A December 2016 World Economic Forum (WEF) report entitled ‘Renewable Infrastructure Investment Handbook: A Guide for Institutional Investors’ has found, that for the first time, solar energy is the cheapest form of new energy including fossil fuels. It credits “the adoption of the Paris Agreement on 12 December 2015 by 195 governments [as] a major turning point in the global fight against climate change.”
In a growing number of countries worldwide the WEF suggests “it has become more economical to install solar and wind capacity than coal capacity.” This is primarily due to the rapid decreases in the Levelized Cost of Energy (LCOE) world average prices for solar and wind compared to coal. The global LCOE for coal “has hovered around $[US]100/MWh” while solar cost around $600/Mwh ten years ago, around $300/MWh five years ago, but is now less than $100/Mwh for utility-scale photovoltaic.
Developing countries were responsible for leading the way in 2015 in terms of total investment commitment to renewables totalling $US156 billion. China led the way with $US102.9 billion followed by India ($US10.2 billion) and Brazil ($US7.1 billion). In comparison, the total investment commitment to renewables of developed markets was $US130 billion. Europe came in first with $US48.8 billion closely followed by the United States ($US44.1 billion) and then Japan ($US36.2 billion).

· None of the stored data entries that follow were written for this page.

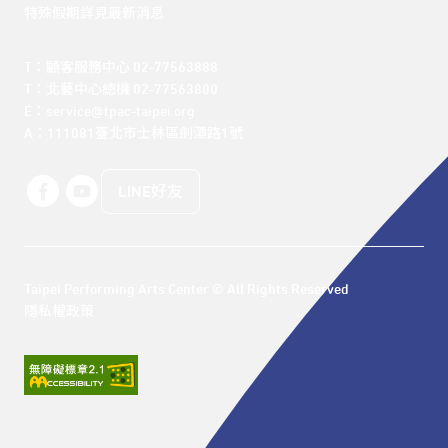
特殊假期詳見最新消息
T：顧客服務中心 02-77563888 

T：北藝中心總機 02-77563800 

E：service@tpac-taipei.org 

A：111081臺北市士林區劍潭路1號
LINE好友
Taipei Performing Arts Center © All Rights Reserved
隱私權政策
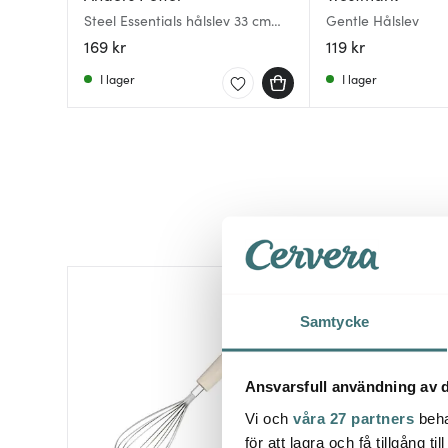
Steel Essentials hålslev 33 cm
Gentle Hålslev
stål
169 kr
119 kr
I lager
I lager
Samtycke
Ansvarsfull användning av d
Vi och
våra 27 partners
beha
för att lagra och få tillgång t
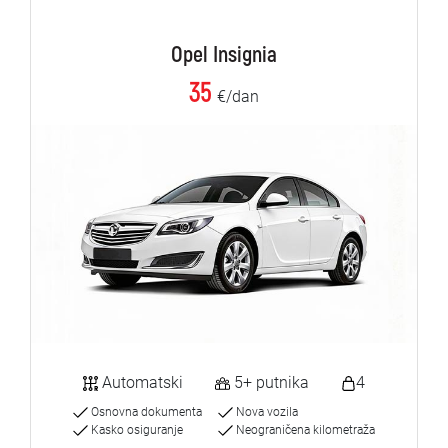
Opel Insignia
35
€/dan
Automatski
5+ putnika
4
Osnovna dokumenta
Nova vozila
Kasko osiguranje
Neograničena kilometraža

The growth of the sector can be considered even more impressive when the subsidies given to fossil fuel and renewable energy producers are taken into account. Throughout 2014 fossil-fuel consumption received $US493 billion in subsidies which represented more than four times the value of subsidies paid to renewable energy producers.
Furthermore, it is estimated that in excess of 30 countries have reached grid parity without the need for subsidies including Chile, Mexico, Brazil and Australia. A Deutsche Bank study, cited by the WEF report, concludes that “If electricity costs were to rise by 3% annually, 80% of the global market would reach grid parity in the next couple of years.”
Investment in the renewable energy sector is not without its risks and challenges which can be broken down into three categories – at the pre-investment stage, at the construction (greenfield) stage and finally at the operation (brownfield) stage. While not all risks can be planned for and “completely hedged out” many of them can be successfully mitigated.
Regulation has been talked about challenge for investors wishing to enter into renewable energy investments. Uncertainty can exist over a lack of regulation, as is the case in many developing markets, as well as over-regulation, as is the case in many developed markets. Such uncertainty can result in large legal costs for (potential) investors. The report points out that “Successful investors have generally managed to strike PPP [public-private partnership] contracts where the balance of risks between private and public stakeholders is adequate.” Entering into some types of insurance, which can cover expropriation or political violence, can also serve as an effective regulatory mitigation strategy.
The report concludes by discussing renewable energy as a relatively new industry and believes that any challenges faced can be successfully overcome. It says: “It is clear that investors have generally neglected the sector for a long time (arguably with reasonable justification) and the exponential changes in cost and efficiency have been too recent to have an impact on their mindsets.” However, it also argues that “the attractiveness of the sector will only increase” due to the “economic soundness of renewable infrastructure” and the promise of further technological evolution and innovations.